David Bishop

David Bishop

Doing it All

When there are so many things to do and so few people to do it, we often have to do it all.
A Sci-Fi Thriller
Last year I was thrilled to work with my son on his sci-fi thriller.  He had written a script and decided to make it into a movie.  I worked both as the camera operator and as the producer (i.e. I had all the gear).
As he was still in high school, he had ample opportunity to get cast and crew.  He showed some real hustle and was able to get some strong talent in front of the camera and several people behind it.  If something needed to be done, there was someone able to do it.
Ah, the joys of being carefree and in high school.
Ripple, Roll, Slip, and Slide
As life goes on, it’s not as easy to find so many people with free time to work on such projects.  And so, as business owners, we have to do a lot of the heavy lifting ourselves.
Right now I’m working on a video project where I created the scripts, the shot lists, the storyboards, the audition packets and ads, and the sets.  I’m taking a big chance, even doing the filming in Chattanooga, but the project has a lot of value to me.  And in doing it this way, there are a large number of things that are all my responsibility.

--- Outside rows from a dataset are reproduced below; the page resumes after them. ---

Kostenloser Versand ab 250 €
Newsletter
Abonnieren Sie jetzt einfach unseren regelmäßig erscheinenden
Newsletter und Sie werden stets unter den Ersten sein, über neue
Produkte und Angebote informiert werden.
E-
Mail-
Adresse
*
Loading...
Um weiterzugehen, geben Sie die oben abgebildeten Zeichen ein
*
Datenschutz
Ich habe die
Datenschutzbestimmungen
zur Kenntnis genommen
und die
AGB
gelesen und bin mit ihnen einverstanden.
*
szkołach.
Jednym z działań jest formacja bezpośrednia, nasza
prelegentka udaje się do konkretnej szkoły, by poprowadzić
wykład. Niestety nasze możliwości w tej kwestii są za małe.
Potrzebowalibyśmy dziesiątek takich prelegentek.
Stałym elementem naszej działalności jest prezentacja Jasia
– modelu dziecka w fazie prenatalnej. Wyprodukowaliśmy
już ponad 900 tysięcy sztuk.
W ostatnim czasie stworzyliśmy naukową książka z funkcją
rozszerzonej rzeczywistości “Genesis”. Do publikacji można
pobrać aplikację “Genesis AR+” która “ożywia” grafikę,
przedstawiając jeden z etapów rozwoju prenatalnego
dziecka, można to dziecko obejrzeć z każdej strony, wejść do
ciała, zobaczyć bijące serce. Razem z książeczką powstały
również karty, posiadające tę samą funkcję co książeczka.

Don’t get me wrong, I have a couple great co-producers, and a fantastic cast.  There have been a lot of people that have done a lot. 
Your Business
At the same time, if you are a business owner, you know exactly what I’m talking about.  You know what it’s like to want to improve your business and have to do so many roles just to get the job done.  It can be overwhelming, but rewarding.

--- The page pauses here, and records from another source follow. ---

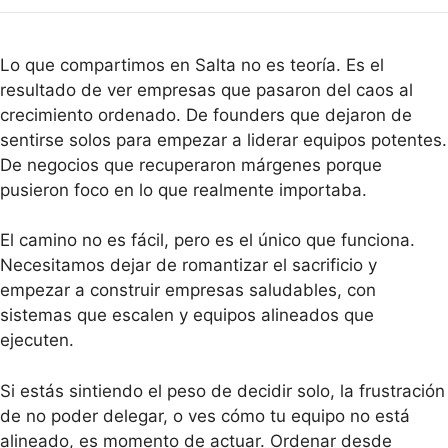
Lo que compartimos en Salta no es teoría. Es el
resultado de ver empresas que pasaron del caos al
crecimiento ordenado. De founders que dejaron de
sentirse solos para empezar a liderar equipos potentes.
De negocios que recuperaron márgenes porque
pusieron foco en lo que realmente importaba.
El camino no es fácil, pero es el único que funciona.
Necesitamos dejar de romantizar el sacrificio y
empezar a construir empresas saludables, con
sistemas que escalen y equipos alineados que
ejecuten.
Si estás sintiendo el peso de decidir solo, la frustración
de no poder delegar, o ves cómo tu equipo no está
alineado, es momento de actuar. Ordenar desde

When I started doing video production in Saratoga Springs and Ballston Spa, I was surprised at the large number of non-video production tasks I had to take care of that I knew nothing about.  From legal filing to accounting to business planning to a ton of other roles, it becomes overwhelming.
But I found a great way to tackle it all.
Getting It All Done
The best trick I’ve found, particularly with tasks that are ongoing, is to do a little of each every single day.  That helps keep things moving and keeps it from seeming like the accounting is piling up while the video work is getting done.
For instance, I spend 10 minutes a day on my business plan.  That’s not to say I can’t do more, it just means I have to do at least that.  I also spend 30 minutes a day watching instructional videos.  That keeps me always learning.  And I make sure I do a minimum of time on video type tasks even if the day is focused completely on other things.
If you want to get things done, find a way to do a little each day.  It’s the way those of us who do it all can get it done.